Bids for the project went out last July, but council rejected them for being over budget. A second round of bids, with considerably less site work, was rejected as well.
Council then asked its engineer, Quad3, to change the proposal from three separate buildings to one building with separate entrances for the magistrate and borough functions.
On May 31, council opened the third round of bids and approved the low bidders.
The contracts call for work to begin on July 16, though Pudliner said it may be a bit longer before dirt starts moving.

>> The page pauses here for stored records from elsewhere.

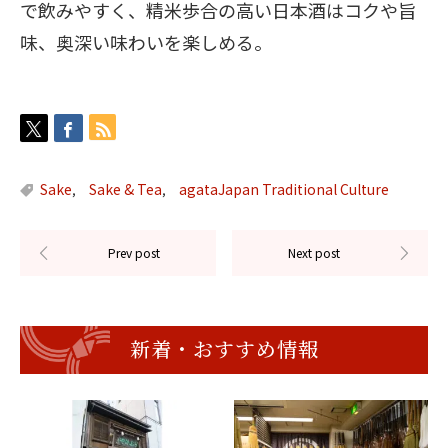
で飲みやすく、精米歩合の高い日本酒はコクや旨
味、奥深い味わいを楽しめる。
Sake
Sake & Tea
agataJapan Traditional Culture
,
,
新着・おすすめ情報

The borough still needs approval from PennDOT for the driveway accessing the site, but that approval isn’t necessary to start the project.
One of the county planning commission’s concerns is that the driveway for the site is too close to the existing driveway for American Legion Post 360.
Pudliner pointed out that the driveway has existed for decades.
The borough received multiple bids for each of the five contracts for the building.
• Multiscape, Inc. of Pittston, submitted the lowest of three bids for general construction, $1,383,660.
• Umbriac Trucking LLC of Hazleton received the site work contract with a low bid of $236,717. Three other contractors submitted bids.
• Spotts Brothers of Schuylkill Haven submitted the lowest of three bids for HVAC Mechanical construction, $177,700.
• JBM Mechanical of Nazareth submitted the lowest of two bids for plumbing at $134,000.
• Larry McCullion & Son Electrical of Summit Hill submitted the lowest of two bids for electrical at $179,940.